Das Testmodell wurde, wie die anderen Modellreihen der heutigen Larson-Brothers-Gitarren auch, in Tschechien beim Hersteller Furch in einer eigens dafür eingerichteten separaten Produktionslinie gebaut. Laut Auskunft des Vertriebes unterscheidet sich diese vollständig von der Fertigungstechnik der Furch-Instrumente – somit sind die unterschiedlichen Produkte auch im klingenden Ergebnis nicht verwechselbar.

Konstruktion

Das vorgelegte Modell sucht die formale Annäherung an jenes historische Gitarrenmodell, das hier Pate stand (siehe Kasten). Der elegant geformte und gut taillierte kleine Korpus erhielt Rand- und Schalllocheinlagen in Anlehnung an das Vorbild. Der in Höhe des 12. Bundes in den Korpus eingesetzte Hals zeigt im Griffbrett und auf der Front der Fensterkopfplatte üppige Einlagen aus Abalone, allerdings entsprechen diese nicht der eher schlichten Verzierung des Originals. Das alles ist aber gut gemacht und versprüht Vintage-Charme. Bei der Materialwahl ist verständlich, dass anstelle des damals noch uneingeschränkt zur Verfügung stehenden, heute aus Artenschutzgründen kaum mehr verfügbaren (und unglaublich teuren) Rio-Palisanders, alternatives Tonholz hoher Qualität eingesetzt wurde. Der gut gewölbte, aus zwei Teilen spiegelgleich über einen Zierstreifen gefügte Boden und die Zargen bestehen aus schön gezeichnetem Madagascar-Rosewood bester Güteklasse.

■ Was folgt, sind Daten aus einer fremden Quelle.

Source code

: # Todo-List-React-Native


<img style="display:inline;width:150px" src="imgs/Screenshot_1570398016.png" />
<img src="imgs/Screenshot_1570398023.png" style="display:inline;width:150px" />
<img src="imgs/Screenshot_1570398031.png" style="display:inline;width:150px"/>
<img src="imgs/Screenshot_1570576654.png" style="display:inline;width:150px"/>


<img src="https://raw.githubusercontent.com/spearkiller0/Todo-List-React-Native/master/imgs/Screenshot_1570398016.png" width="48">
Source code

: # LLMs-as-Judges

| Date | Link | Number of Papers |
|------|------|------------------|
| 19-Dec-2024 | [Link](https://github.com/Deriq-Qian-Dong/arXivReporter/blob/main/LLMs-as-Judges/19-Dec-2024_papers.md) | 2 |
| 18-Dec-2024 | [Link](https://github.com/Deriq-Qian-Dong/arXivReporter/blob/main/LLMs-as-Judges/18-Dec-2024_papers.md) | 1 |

Die zweiteilige Decke aus künstlich gealterter und von Hand nivellierter Alpenfichte weist eine schöne parallele Maserung auf und ist von einem speziellen X-Bracing mit laminierten Leisten unterbaut. Allerdings zeigt diese Decke nicht die ausgeprägte Rundung, welche man den historischen Larson-Instrumenten zuspricht. Die Randeinlagen sowie die Schalllochrosette bestehen aus Abalone, gerahmt von Herringbone-Zierstreifen.Der Hals aus Mahagoni ist mit einer Schraubverbindung in den Korpus eingebracht und verfügt über ein eingebundenes Griffbrett aus Ebenholz, in dem 17 sauber verarbeitete schlanke Bünde Platz fanden. Der Kopfplatten-Layer aus Ebenholz hat eine Einlage aus hübschen floralen Motiven. Die offenen Mechaniken von Gotoh im Vintage-Stil sind funktional hochwertig; das Original hatte allerdings solche mit weißen Knöpfen. In die Brücke aus Ebenholz wurden vorbildgerecht Sterne eingelegt, die Pins sind aus Ebenholz gefertigt. Sattel und Steg bestehen aus dem harten Kunststoff Tusq. Die Mensur der kleinen Gitarre umfasst 63 cm. Der Korpus ist hochglänzend lackiert, der Hals matt. Alle Arbeiten wurden sauber und detailgenau ausgeführt.